• **Texto proporcionado**
Nací y me crié en Buenos Aires y, aunque con mi familia llevamos una vida secular, nuestra conexión con la comunidad judía siempre estuvo presente. El sionismo (el movimiento para restablecer una nación judía en Israel) caló hondo en mí desde chico, y crecí anhelando vivir aquí. Hace cuatro años, nos reunimos en la mesa familiar y decidimos mudarnos a Ein Ha-shlosha, alejarnos del tráfico y el ruido de la gran ciudad.
Me entusiasmaba dejar atrás el incesante movimiento de personas y el bullicio permanente para llevar una vida más apacible y conectada con la tierra y nuestras raíces. Estos últimos años, el kibutz me rodeó de naturaleza. Suelo pasar tiempo mirando el campo, con el canto de los pájaros musicalizando el momento, bajo un cielo muy celeste. Es una vida muy pacífica, en un espacio en el que nos conocemos bien entre todos. El sentimiento de pertenencia es muy fuerte. Somos todos parte de una comunidad y hacemos que todo funcione.
Estoy en el último año de la universidad, estudiando la carrera de Ciencias Políticas. También trabajo ahí, como ayudante de cátedra. Los sábados, a los que llamamos Shabbat, son el día más tranquilo de la semana. Hay pocos autos en la calle y nadie trabaja. Nos despertamos con guerras y sirenas, con asesinatos y caos. Los terroristas nos quitaron nuestro día sagrado, la paz y la tranquilidad de la naturaleza y del barrio, y lo convirtieron en un campo de guerra.
Hoy estoy tratando de retomar la calma y la tranquilidad. Después de que toda la adrenalina y el temor se disolvieron, los días parecen eternos. Se estiran una y otra vez, y me pregunto “¿Cuándo vamos a poder retomar nuestras vidas cotidianas?”.
Intento consolar a las familias de personas que fueron asesinadas, y busco formas de mantenerme ocupado. Siento que mi vida fue cortada de una forma tajante, y todavía no pude unir los pedazos. Son sensaciones muy extrañas que nunca pensé que iba a vivir y que todavía me cuesta interpretar.
Todavía no se sabe lo que va a pasar, cuándo podremos volver a casa, si es que volvemos. Pueden pasar semanas o meses. Llegamos a pensar en volver a Argentina si la situación se vuelve insostenible, aunque nuestras vidas están acá, en Israel. Sería muy difícil empezar desde cero una vez más.
Me levanto cada mañana agradecido por poder verle la cara a mi familia; estamos todos bien. Aunque también me levanto y vuelvo a recordar toda la pesadilla. Es un proceso que va a llevar mucho tiempo. Es un duelo que muchos tenemos que hacer, cada uno a su manera.
Estoy seguro de que el tiempo nos va a ayudar a sanar, pero no logro entender por qué pasó lo que pasó, ni por qué nos salvamos. La imagen de esa puerta bendita viene constantemente a mi mente. Le voy a estar eternamente agradecido. Sólo se me ocurre pensar que ese día no nos tocaba a nosotros. No era nuestro día para morir.

• **Instrucciones de la tarea**
Según el texto proporcionado, explique por qué la familia decidió mudarse a Ein Ha-shlosha. Responda en una a tres oraciones.

• **Datos sin procesar**
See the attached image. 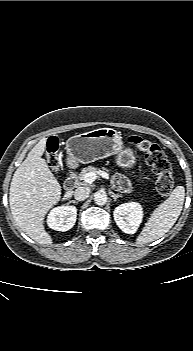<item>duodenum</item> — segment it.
<instances>
[{
	"label": "duodenum",
	"instance_id": "1",
	"mask_svg": "<svg viewBox=\"0 0 193 351\" xmlns=\"http://www.w3.org/2000/svg\"><path fill=\"white\" fill-rule=\"evenodd\" d=\"M77 186V181L75 177L74 167L69 166V172L64 183V187L67 191H73Z\"/></svg>",
	"mask_w": 193,
	"mask_h": 351
}]
</instances>
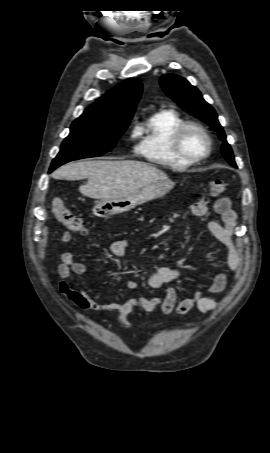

• **Resultado**
La familia decidió mudarse a Ein Ha-shlosha para alejarse del tráfico y el ruido de la gran ciudad. Quien narra deseaba dejar atrás el incesante movimiento de personas y el bullicio permanente para llevar una vida más apacible, conectada con la tierra y con sus raíces. Además, el sionismo le había calado hondo desde chico y había crecido anhelando vivir allí.